| Task to carry out |
Reproduce every line of the items below verbatim, leaving out the pictures.
--- Exercise input ---
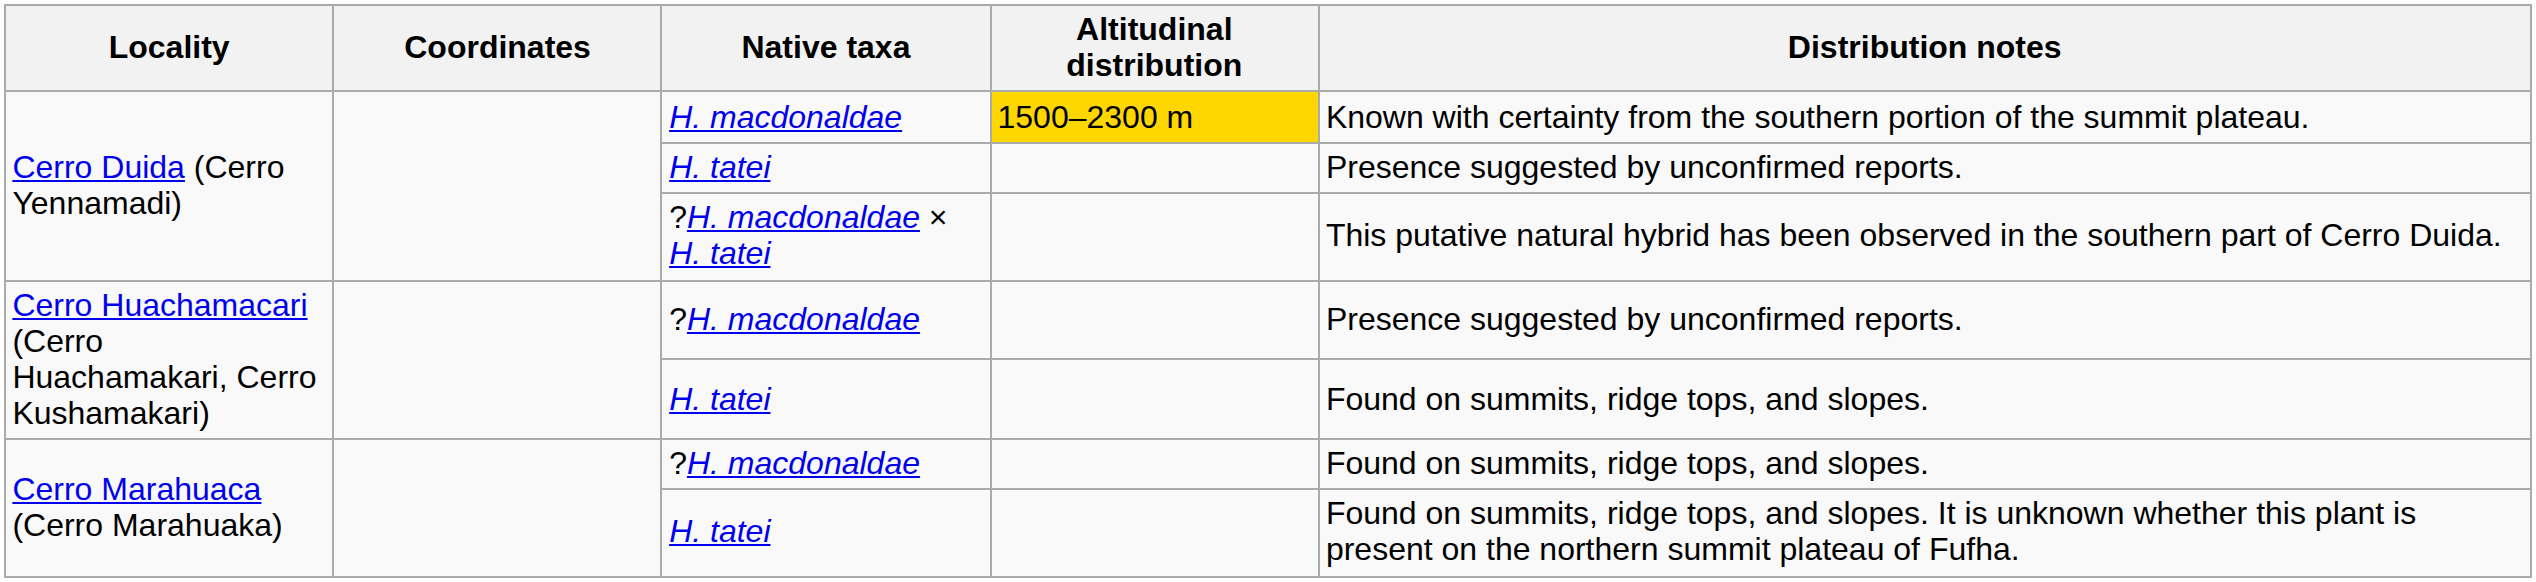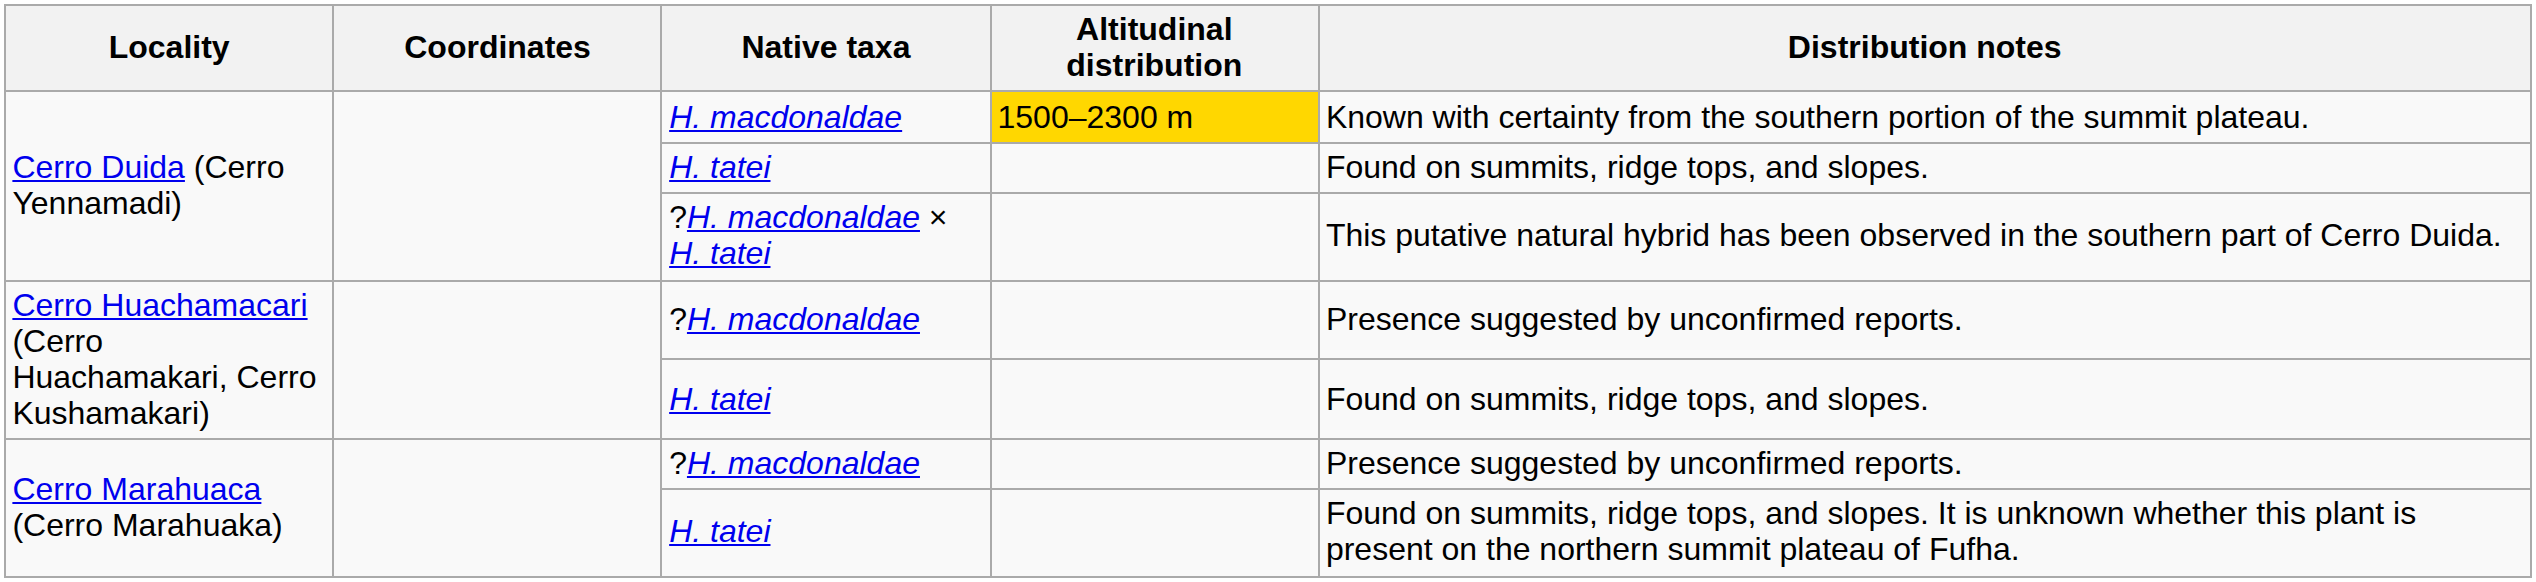Cerro Duida (Cerro Yennamadi) / H. tatei | Distribution notes: Presence suggested by unconfirmed reports. -> Found on summits, ridge tops, and slopes.
Cerro Marahuaca (Cerro Marahuaka) / ?H. macdonaldae | Distribution notes: Found on summits, ridge tops, and slopes. -> Presence suggested by unconfirmed reports.
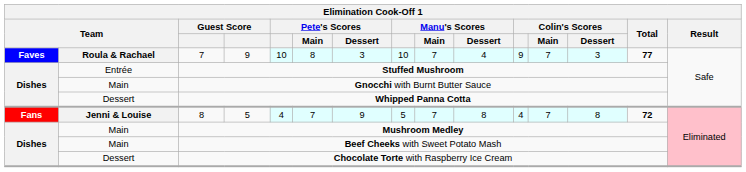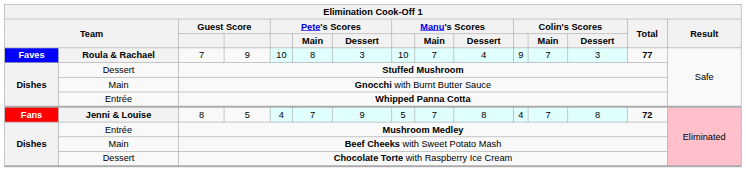Stuffed Mushroom | column 2: Entrée -> Dessert
Whipped Panna Cotta | column 2: Dessert -> Entrée
Mushroom Medley | column 2: Main -> Entrée
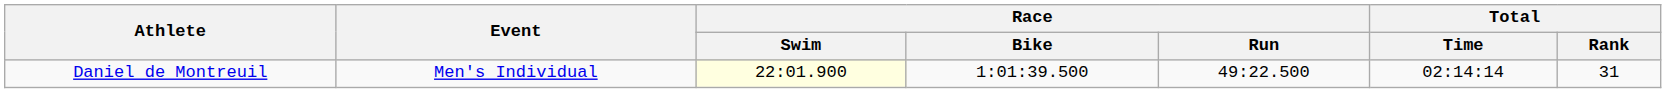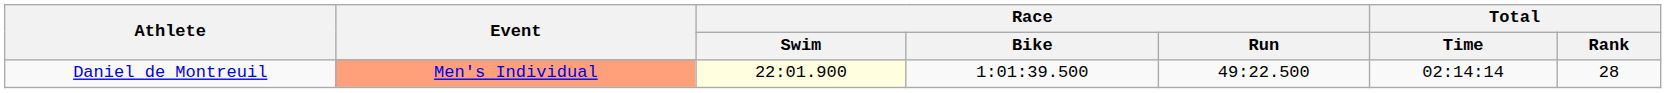Daniel de Montreuil | Event: no background -> lightsalmon background
Daniel de Montreuil | Total / Rank: 31 -> 28
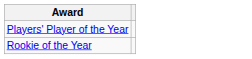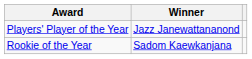+ column: Winner | Jazz Janewattananond | Sadom Kaewkanjana
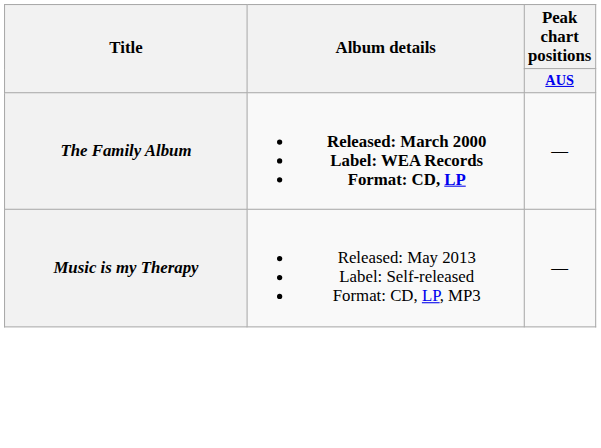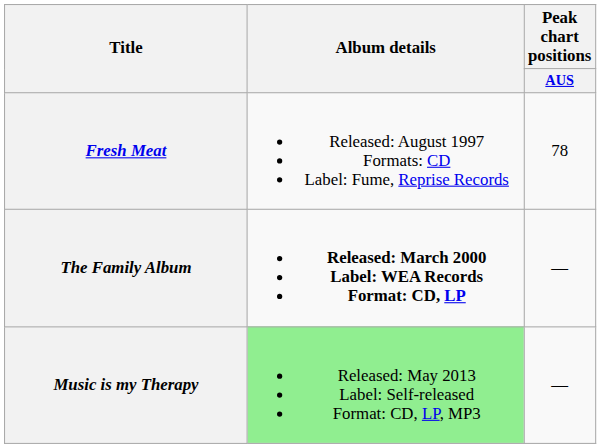+ row: Fresh Meat | Released: August 1997 Formats: CD Label: Fume, Reprise Records | 78
Music is my Therapy | Album details: no background -> lightgreen background
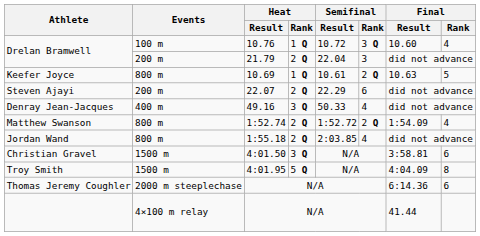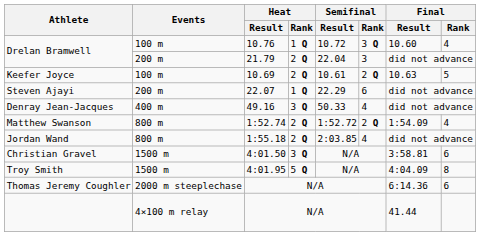Keefer Joyce | Events: 800 m -> 100 m
Keefer Joyce | Heat / Rank: 1 Q -> 2 Q
Steven Ajayi | Heat / Rank: 2 Q -> 1 Q
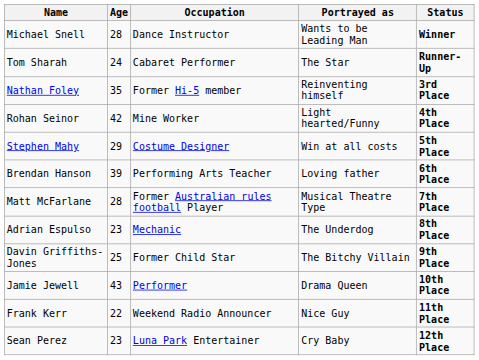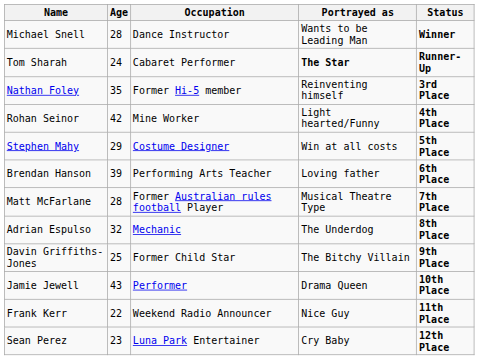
---
| Completed exercise |
Cerro Duida (Cerro Yennamadi) / H. tatei | Distribution notes: Presence suggested by unconfirmed reports. -> Found on summits, ridge tops, and slopes.
Cerro Marahuaca (Cerro Marahuaka) / ?H. macdonaldae | Distribution notes: Found on summits, ridge tops, and slopes. -> Presence suggested by unconfirmed reports.
Stuffed Mushroom | column 2: Entrée -> Dessert
Whipped Panna Cotta | column 2: Dessert -> Entrée
Mushroom Medley | column 2: Main -> Entrée
Daniel de Montreuil | Event: no background -> lightsalmon background
Daniel de Montreuil | Total / Rank: 31 -> 28
+ column: Winner | Jazz Janewattananond | Sadom Kaewkanjana
+ row: Fresh Meat | Released: August 1997 Formats: CD Label: Fume, Reprise Records | 78
Music is my Therapy | Album details: no background -> lightgreen background
Keefer Joyce | Events: 800 m -> 100 m
Keefer Joyce | Heat / Rank: 1 Q -> 2 Q
Steven Ajayi | Heat / Rank: 2 Q -> 1 Q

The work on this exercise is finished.